Pada saat Dislokasi sendi ini harus segera dilakukan reposisi atau
dislokasi reduksi yaitu dikembalikan ke tempat semula dengan
menggunakan anestesi, misalnya bagian yang bergeser
dikembalikan ke tempat semula yang normal. Dislokasi sendi kecil
dapat direposisi di tempat kejadian tanpa anestesi. Kaput tulang
yang mengalami Dislokasi harus dimanipulasi dan dikembalikan ke
rongga sendi. Sendi kemudian di imobilisasi dengan pembalut,
bidai, gips, atau traksi dan dijaga tetap dalam posisi stabil.
b. Beberapa hari sampai satu minggu setelah reduksi, dilakukan
mobilisasi dengan gerakan aktif lembut 3 – 4 x sehari yang
berguna untuk mengembalikan kisaran gerak sendi. Sendi tetap
harus disangga diantara dua saat latihan. Memberikan kenyamanan
dan melindungi sendi selama masa penyembuhan.
Untuk Dislokasi bahu, siku atau jari dapat direposisi dengan
anestesi local dan obat-obat penenang misalnya Valium. Sedangkan
untuk Dislokasi sendi besar memerlukan anestesi umum.Sendi
yang terkena harus di imobilisasi saat pasien dipindahkan. Pada
saat Dislokasi sendi ini harus segera dilakukan reposisi atau
dislokasi reduksi yaitu dikembalikan ke tempat semula dengan
menggunakan anestesi, misalnya bagian yang bergeser
dikembalikan ke tempat semula yang normal. Dislokasi sendi kecil
dapat direposisi di tempat kejadian tanpa anestesi. Kaput tulang
yang mengalami Dislokasi harus dimanipulasi dan dikembalikan ke
rongga sendi. Sendi kemudian di imobilisasi dengan pembalut,
bidai, gips, atau traksi dan dijaga tetap dalam posisi stabil.

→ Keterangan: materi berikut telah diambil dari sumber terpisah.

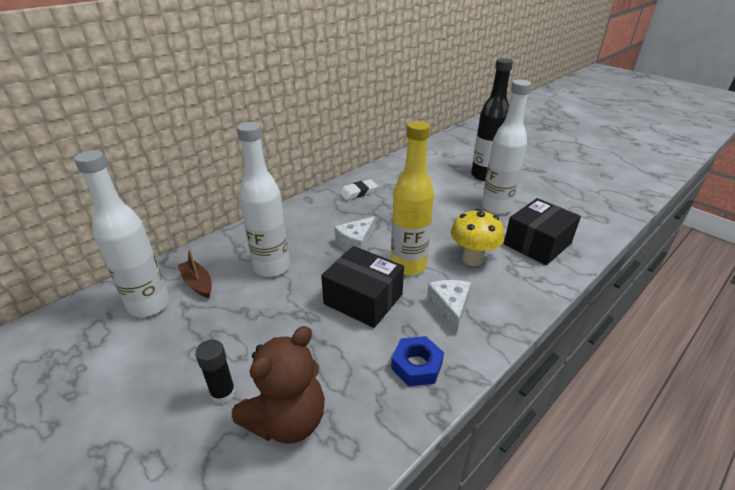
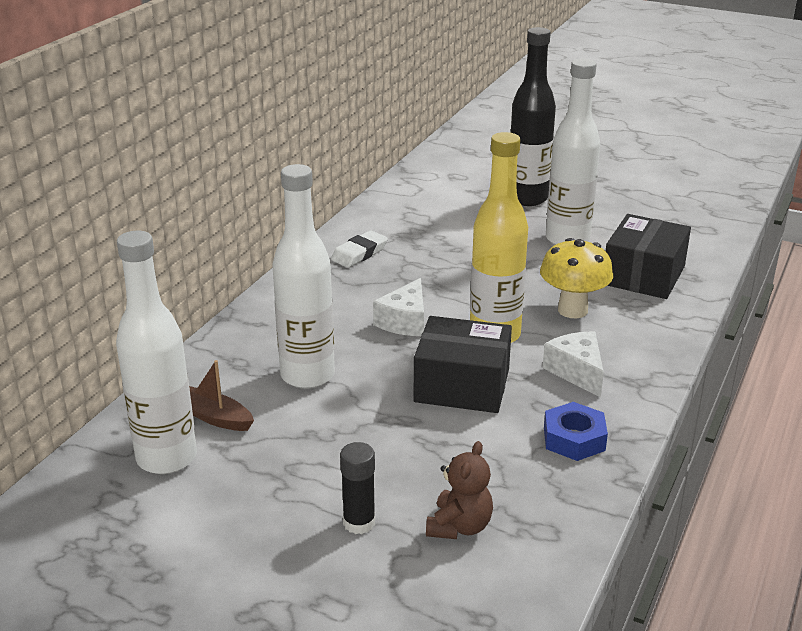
camera: 20 degrees left, 5 degrees down
(287, 420) = (459, 526): brown teddy bear -> brown teddy bear, size x0.61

c. Beberapa hari sampai satu minggu setelah reduksi, dilakukan
mobilisasi dengan gerakan aktif lembut 3 – 4 x sehari yang
berguna untuk mengembalikan kisaran gerak sendi. Sendi tetap
harus disangga diantara dua saat latihan. Memberikan kenyamanan
dan melindungi sendi selama masa penyembuhan. Untuk Dislokasi
bahu, siku atau jari dapat direposisi dengan anestesi local dan obat-
obat penenang misalnya Valium. Sedangkan untuk Dislokasi sendi
besar memerlukan anestesi umum.
3. Macam-Macam Splint
Saleh (2006), menyatakan bahwa pembidaian (splinting) adalah suatu cara
pertolongan pertama pada cedera atau trauma pada sistem muskuloskeletal
yang harus diketahui oleh dokter, perawat, atau orang yang akan memberikan
pertolongan pertama pada tempat kejadian kecelakaan. Pembidaian adalah
cara untuk mengistirahatkan (imobilisasi) bagian tubuh yang mengalami
cedera dengan menggunakan suatu alat.
Saleh (2006), menyatakan bahwa ada 5 alasan dalam melakukan
pembidaian pada cedera musculoskeletal yaitu:
a. Untuk mencegah gerakan (imobilisasi) fragmen patah tulang atau sendi
yang mengalami dislokasi.
b. Untuk meminimalisasi/mencegah kerusakan pada jaringan lunak sekitar
tulang yang patah (mengurangi/mencegah cedera pada pembuluh darah,
jaringan saraf perifer dan pada jaringan patah tulang tersebut).
c. Untuk mengurangi perdarahan dan bengkak yang timbul.
d. Untuk mencegah terjadinya syok.
e. Untuk mengurangi nyeri dan penderitaan.